The future is laptop when you can't squeeze normal-size computers into already tight classrooms, an East Lothian pilot project in 10 primaries has concluded.
Smaller, mobile machines are flexible and are now backed by longer battery life and radio networks that remove the need for miles of cabling. "They can now be seen as an integral part of the learning process alongside books and jotters," officials say.
Scottish Executive targets aim to have at least four computers per class but the authority argues there is simply no room for office-style, desktop PCs because of rising school rolls.
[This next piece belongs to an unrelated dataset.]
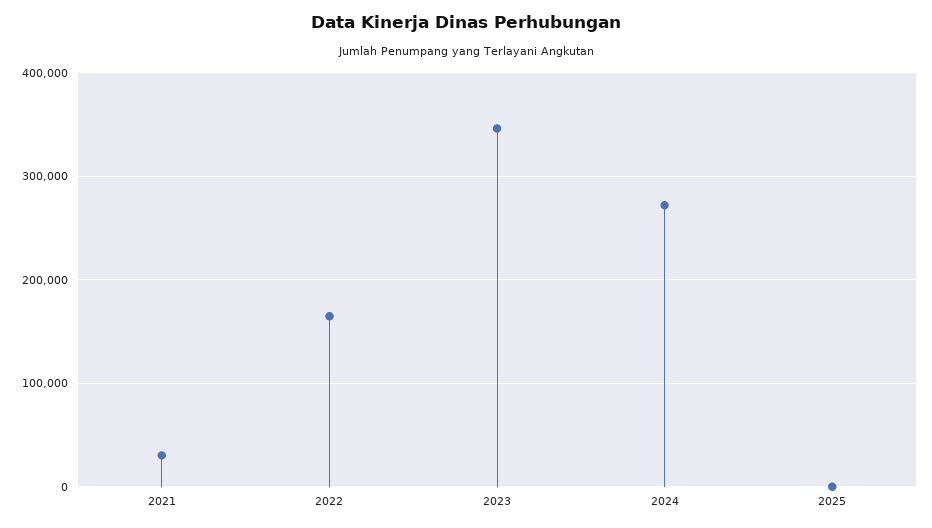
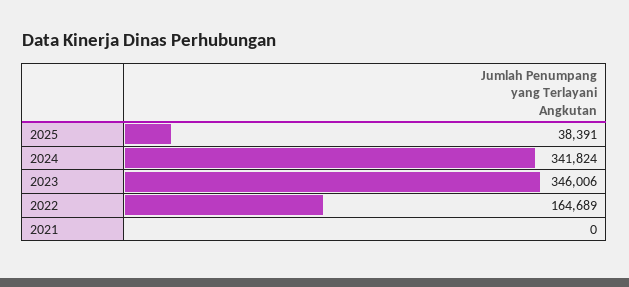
2021: 30000 -> 0
2024: 270000 -> 341824
2025: 0 -> 38391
East Lothian acknowledges it has lagged behind in information and communications technology but believes it is catching up fast. Staff and children from nursery through to primary 7 were "excited and motivated" by the new laptops, councillors heard on Tuesday.
Teachers now had the right number of computers for each task and any group throughout the primary curriculum. Laptops avoid queuing for the computer at the back of the class or timetabling individual sessions in short blocks, a project report maintains.
"Strangely enough, there is no evidence that laptops are more likely to be stolen. The small size and ase of carrying which would apparently make them easy targets, make it easy to move them out of sight into secure areas," it adds.
Laptops used with wireless technology, which connects machines centrally in a school, offer more flexibility than cabling, officials say.
"The wireless networks were used extensively by staff and pupils and proved to be a highly successful method of accessing files from portable computers. The users could log on to any computer to access and edit their files and were not required to find the same computer each time," the project report states.
"The wireless network allowed the laptops to remain portable and still be used flexibly with individuals or groups of various sizes within the classroom and throughout the school."
East Lothian favours iBook laptops and believes Compaq to the best of the Windows-based machines. The council has already bought more than 1,000 Windows-based, IBM-compatible personal computers and plans to install up to a further 400 by the start of next session.
It is also buying several hundred dedicated portable word processors and up to 500 graphic calculators to allow pupils to use information technology flexibly in the classroom.